> Texto selecionado

• • • • • • •

Do consenso ao crepúsculo: meus 26 anos - parte 1

Certa vez li, em algum lugar, que precisamos pensar se a criança que nós fomos um dia teria orgulho de nós se nos visse hoje. No meu caso creio que essa resposta seria negativa. Se eu, aos 9 ou 10 anos de idade, soubesse que no futuro eu viraria um professor de história, acho que cairia duro no chão, tamanha a amargura da qual seria tomado. Mas isso não importa. Até porque também não tenho lá muito orgulho da criança que eu fui. Creio que nossas expectativas e nossos conhecimentos vão mudando ao longo dos anos, de modo que aquilo que para nós era uma prioridade passa a ser superficial e vice-versa.

Nasci em um dia 29 de janeiro do ano de 1988. Sou daquela feliz geração que não temeu o holocausto nuclear da Guerra Fria nem viveu a inflação. A União Soviética sempre foi tão distante de minha realidade quanto a Alemanha nazista, e a Ditadura Militar tão distante quanto o Estado Novo. Parece que nasci em um mundo e em um país já prontos, aconchegantes, com tudo arrumadinho para que eu já fosse chegando e me acomodando. Vivi meus primeiros anos em um país democrático, com eleições regulares; era novo demais para entender a inflação e os escândalos do governo Collor. Quando comecei a me entender por gente, essas pendências já haviam sido resolvidas.

• • • • • • •

> Problema proposto A
Diga se cada afirmação concorda com o texto selecionado, respondendo sim ou não e citando literalmente as palavras do texto que decidem: (i) quem narra nasceu em 1988; (ii) quem narra tem muito orgulho da criança que foi; (iii) quem narra entendia bem a inflação e os escândalos do governo Collor.
> Problema proposto B
Reescreva o trecho do texto selecionado que começa em "Certa vez li, em" e termina em "superficial e vice-versa.", substituindo "professor de história" por "professor de geografia".
> Problema proposto C
Traduza para o inglês esta frase do texto selecionado: "Creio que nossas expectativas e nossos conhecimentos vão mudando ao longo dos anos, de modo que aquilo que para nós era uma prioridade passa a ser superficial e vice-versa."
Não é preciso consultar o material para nada.

> Informações fornecidas
• • • • • • •

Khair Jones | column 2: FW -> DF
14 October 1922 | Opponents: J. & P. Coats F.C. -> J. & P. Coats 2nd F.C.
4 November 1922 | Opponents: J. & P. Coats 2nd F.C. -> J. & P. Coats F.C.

• • • • • • •

> Resposta redigida A
(i) Sim: "Nasci em um dia 29 de janeiro do ano de 1988."
(ii) Não: "Até porque também não tenho lá muito orgulho da criança que eu fui."
(iii) Não: "era novo demais para entender a inflação e os escândalos do governo Collor."

> Resposta redigida B
Certa vez li, em algum lugar, que precisamos pensar se a criança que nós fomos um dia teria orgulho de nós se nos visse hoje. No meu caso creio que essa resposta seria negativa. Se eu, aos 9 ou 10 anos de idade, soubesse que no futuro eu viraria um professor de geografia, acho que cairia duro no chão, tamanha a amargura da qual seria tomado. Mas isso não importa. Até porque também não tenho lá muito orgulho da criança que eu fui. Creio que nossas expectativas e nossos conhecimentos vão mudando ao longo dos anos, de modo que aquilo que para nós era uma prioridade passa a ser superficial e vice-versa.

> Resposta redigida C
I believe that our expectations and our knowledge keep changing over the years, so that what used to be a priority for us becomes superficial, and vice versa.